In Kopf, Schulter und Rücken des Blumenhändlers steckten Projektile,
berichteten am Mittwochvormittag zwei Beamte der Nürnberger
Kriminalpolizei. Şimşek, der seinen Blumenstand an einer vielbefahrenen
Straße im Süden Nürnbergs aufgebaut hatte, wurde im Frachtraum seines
weißen Kleintransporters angeschossen. Neun Schüsse sollen die Täter laut
Anklage auf den Mann abgegeben haben. Offenbar hatten die NSU-Terroristen
den Mann aus nächster Nähe regelrecht hingerichtet.
Der Beamte, der die Spuren sicherte, berichtete am Mittwoch von blutigen
Pflanzenresten und umgestürzten Blumenkübeln, die er am Tatort vorfand.
„Diese stammten vom Todeskampf des Herrn Şimşek und von den
Rettungsleuten“, sagte er aus. Kunden hatten die Polizei verständigt,
nachdem sie vergeblich am Stand auf den Blumenverkäufer gewartet hatten.
Als Polizei und Rettungskräfte am Tatort eintrafen, war Şimşek noch am
Leben. Er verstarb zwei Tage später aufgrund der schweren Verletzungen im
Krankenhaus.
## Männer in schwarzen „Radlerhosen“
Ein Rentner, der an jenem 9. September 2000 gemeinsam mit seinem Sohn den
Blumenstand in seinem Wagen passierte, sagte aus, zwei Männer beobachtet zu
haben, die den Kleintransporter gerade verließen. Durch das geöffnete
Fenster habe er „drei, vier harte metallische Schläge“ gehört, sagte der
Zeuge am Mittwoch vor Gericht. Gleich darauf hätten sich zwei junge Männer
in schwarzen „Radlerhosen“ schnell von dem Lieferwagen wegbewegt.
Zwar sei ihm das alles komisch vorgekommen, sagte der Mann, vor allem die
Tatsache, dass die Männer zwar „Radlkleidung" trugen, aber keine Fahrräder
dabei hatten. Weil er das Gesehene aber nicht einordnen konnte, sei er
weitergefahren.
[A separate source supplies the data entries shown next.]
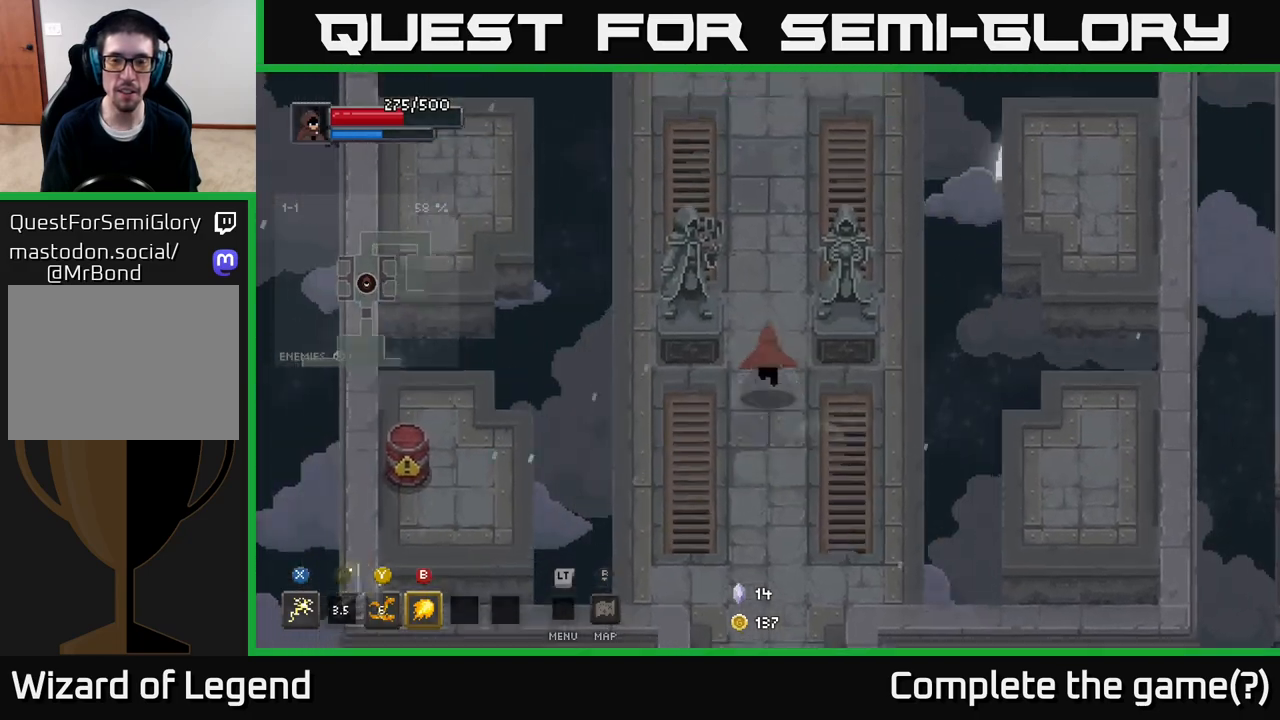
{"buttons": [], "left_stick": "up", "right_stick": "center", "events": []}
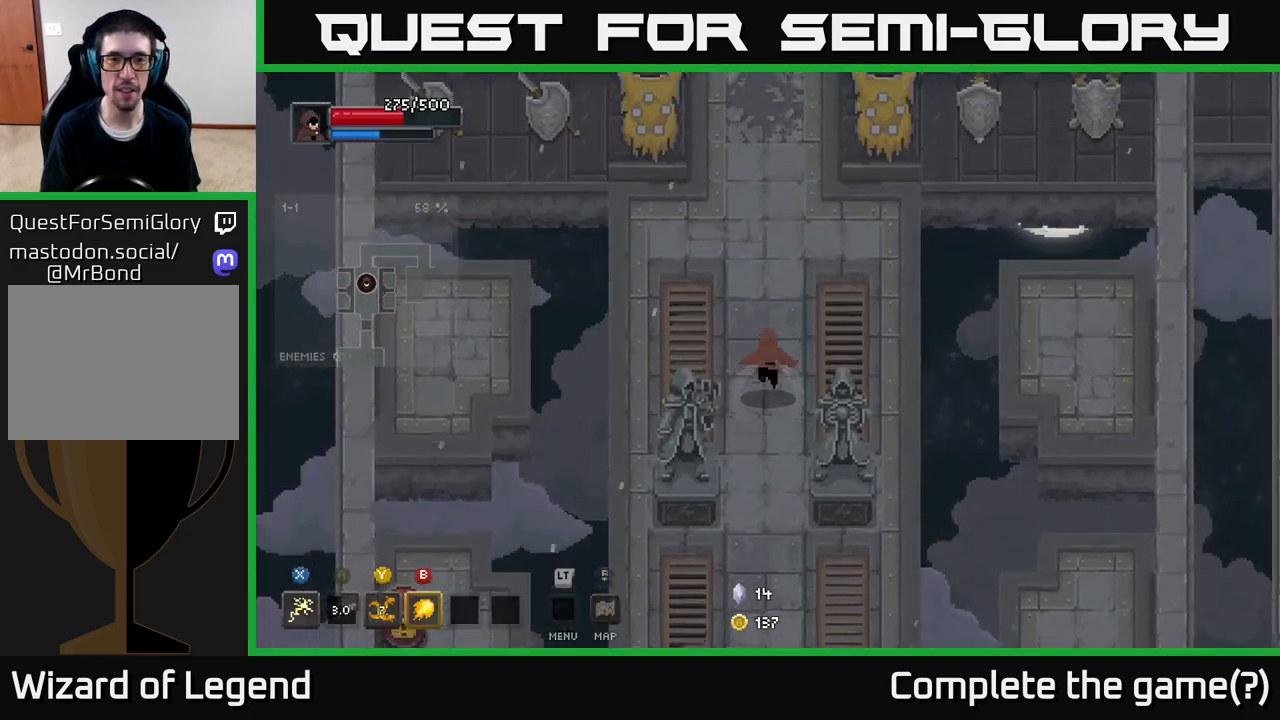
{"buttons": [], "left_stick": "up", "right_stick": "center", "events": []}
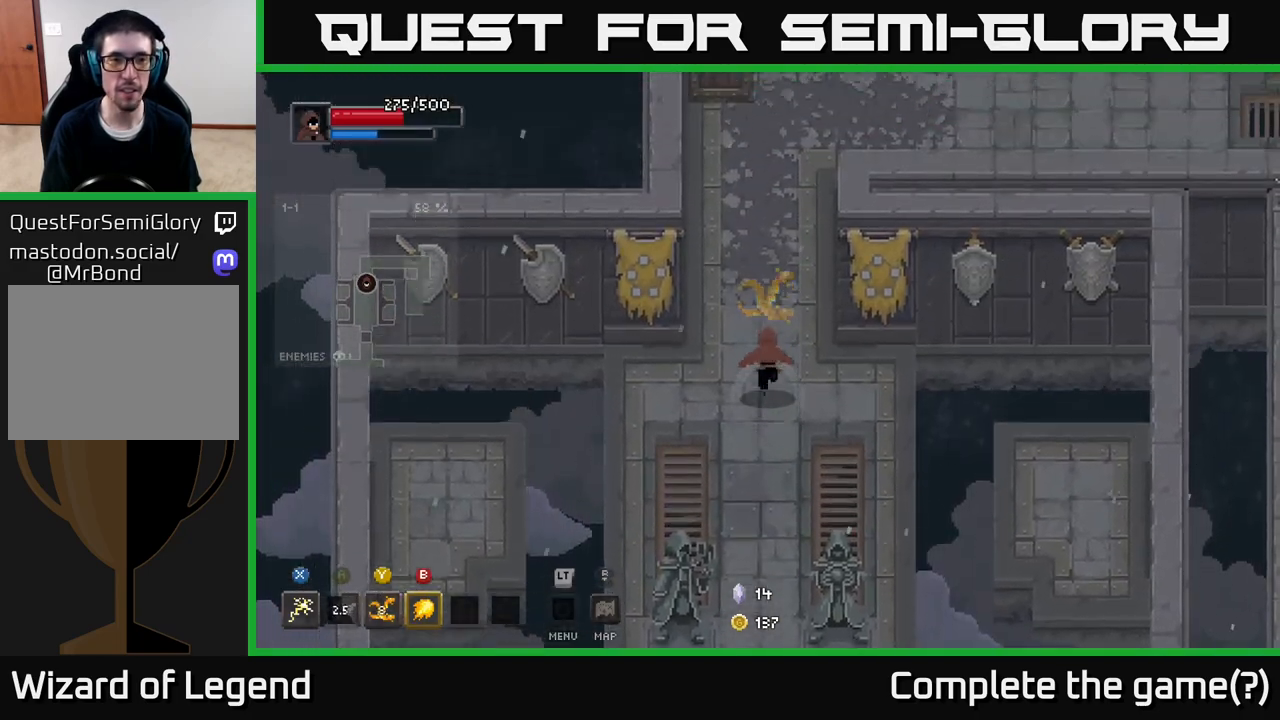
{"buttons": [], "left_stick": "up", "right_stick": "center", "events": []}
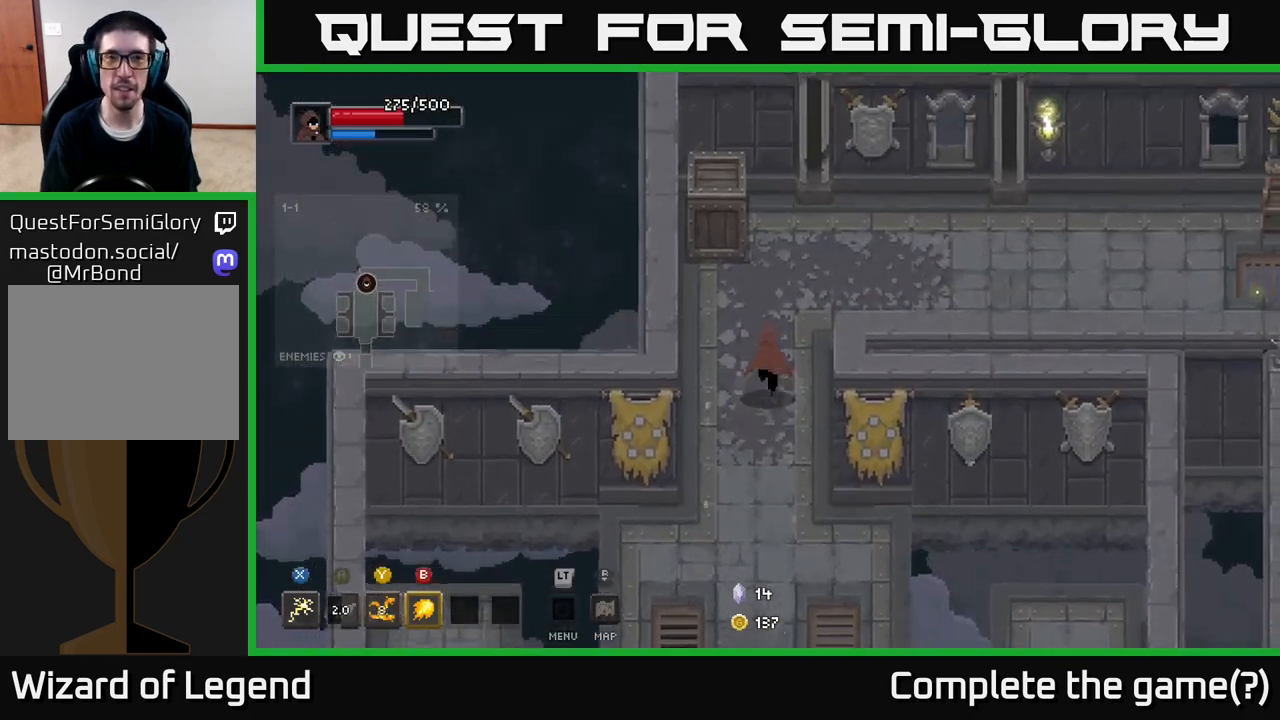
{"buttons": [], "left_stick": "right", "right_stick": "center", "events": [[83, "left_stick", "up-right"], [333, "left_stick", "right"]]}
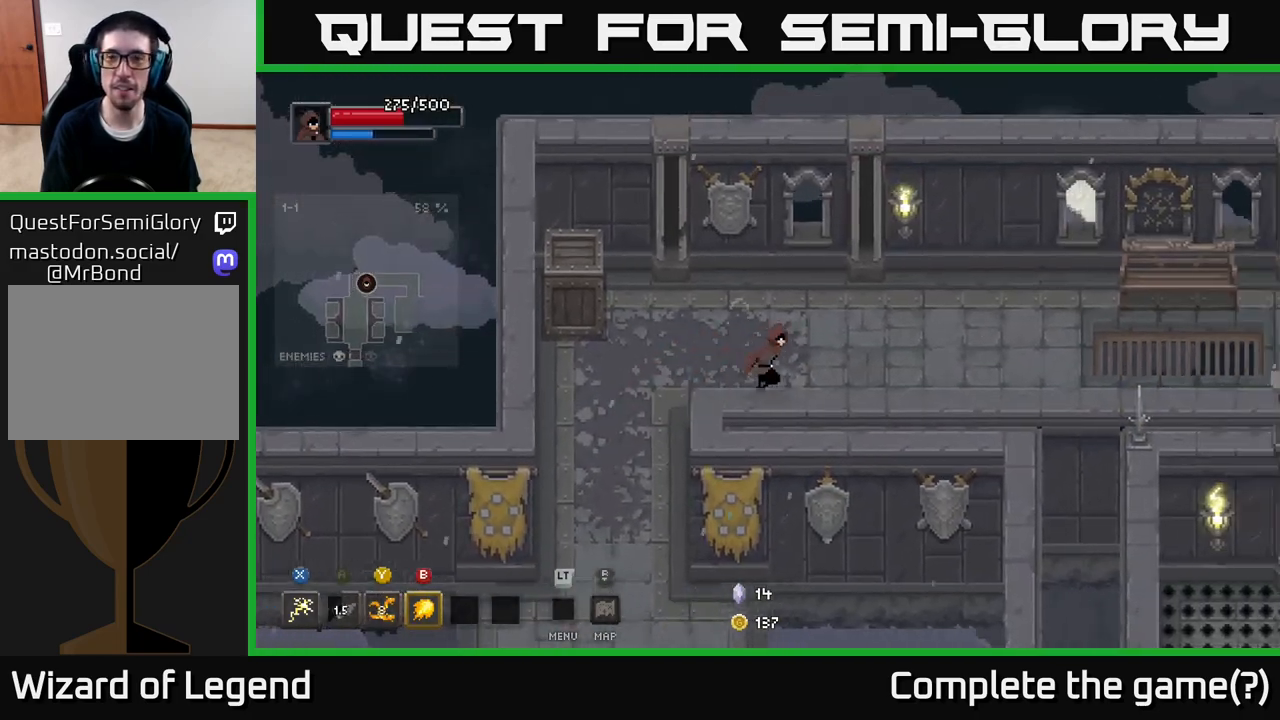
{"buttons": [], "left_stick": "right", "right_stick": "center", "events": []}
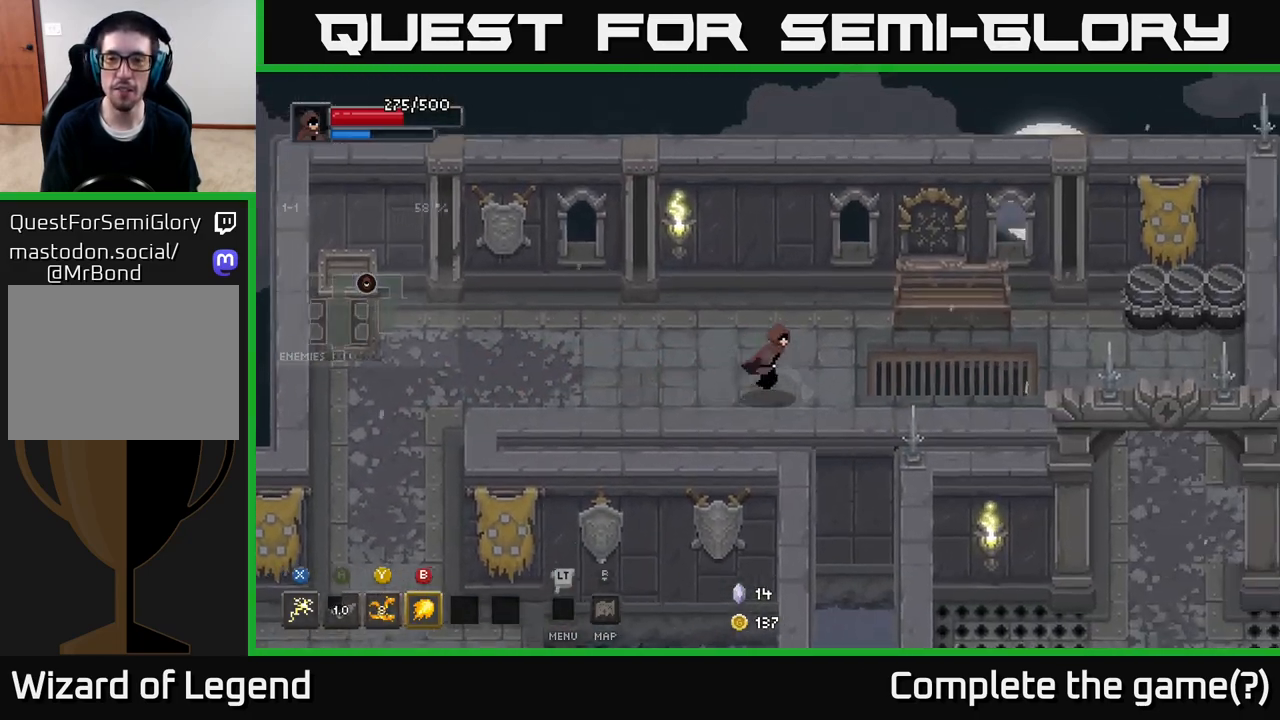
{"buttons": [], "left_stick": "up", "right_stick": "center", "events": [[500, "left_stick", "up"]]}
Erst nachdem er am nächsten Tag in der Zeitung von den
Schüssen gelesen hatte, meldete er sich bei der Polizei.
Den Projektilen nach zu urteilen, die am Tatort gefunden wurden, feuerten
die Täter aus zwei verschiedenen Waffen auf den Blumenhändler. Die
Ermittler gehen davon aus, dass eine davon die Ceska 83 war, die später
auch bei den weiteren acht Morden an Migranten verwendet wurde.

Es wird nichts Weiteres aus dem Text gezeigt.